RTL : Pas de nouvelle union de la gauche ?

P. Zarka : Le problème est de réussir à ce que, avec les gens, avec les citoyens, quelle que soit la manière dont ils se positionnent sur l’échiquier politique, nous réussissions justement à faire émerger des idées neuves, des solutions neuves qui soient humaines et porteuses de développement économique pour le pays en même temps, et que, sur cette base-là, les partis de gauche, les partis qui se réclament du changement et du progrès prennent en compte les aspirations des gens, les entendent, et fassent en sorte qu’elles deviennent réalité. C’est une conception démocratique de la politique.

RTL : Édith Cresson, Danièle Mitterrand, Régis Debray, Maxime Leforestier, Jimmy Cliff… Ils seront à la Fête de l’Humanité.

P. Zarka : Bien sûr, et bien d’autres. Cette fête n’est pas le rassemblement ou le rendez-vous des communistes, ni de ceux qui décident de suivre les communistes aveuglément, c’est le rendez-vous de toutes celles ou de tous ceux qui soit éprouvent le besoin de faire un peu la fête – à notre époque ça fait du bien – et puis aussi le besoin justement de se faire entendre. Être 400 000 ou 500 000 rassemblés, justement parce qu’on est d’avis différent, mais réussir à faire émerger un grand cri en disant : « ça suffit ! ça doit changer » et réussir à dégager des solutions tout à fait nouvelles, faire en sorte que l’argent soit au service des hommes et non plus le contraire, faire ça à 400 000 ou 500 000, cela fait du bruit.

 

RTL - jeudi 26 septembre 1996

RTL : Avant de revenir sur l’actualité politique française, un mot de la situation en Israël dans les territoires palestiniens.
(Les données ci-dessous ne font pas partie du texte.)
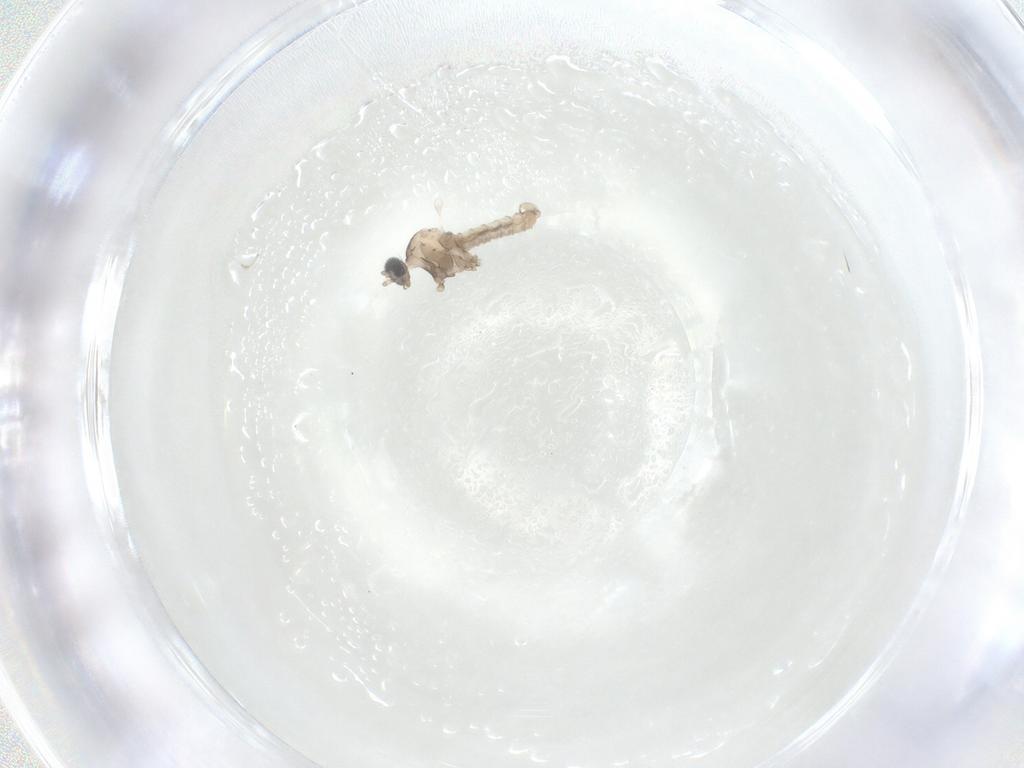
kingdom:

R. Hue : Je pense que cette situation est vraiment tragique et qu’une logique de guerre prévaut de plus en plus sur le processus de paix. Le Premier ministre, soutenu par l’extrême droite, multiplie les obstacles à la paix et je dis que cette politique conduit tout droit à la destruction du fragile espoir de paix issu des accords conclus en 1993. Je veux dire aussi notre solidarité au président de l’autorité palestinienne, Yasser Arafat, au peuple palestinien, mais aussi aux forces de paix israéliennes, au peuple israélien. Je veux dire qu’il faut là aussi se mobiliser, en France dans le monde et je peux vous indiquer un fait tout à fait récent. Le Parti communiste vient de prendre l’initiative d’un rassemblement, à Paris, sur le parvis des Droits de l’homme, demain soir, vendredi, à 18 heures. Et nous souhaitons qu’il y ait des initiatives de ce type dans tout le pays. Et déjà, puisque nous sommes ouverts à nos partenaires de gauche, aux formations de gauche, eh bien le Parti radical-socialiste, le Mouvement des citoyens, les Verts, la Ligue communiste, l’ACAP participent à cette initiative.

RTL : Venons-en à la politique française. Avec vos partenaires de gauche, vous vous êtes retrouvés, ce matin, au siège du Parti radical-socialiste et donc il y a création d’un Comité national de vigilance contre l’extrême droite.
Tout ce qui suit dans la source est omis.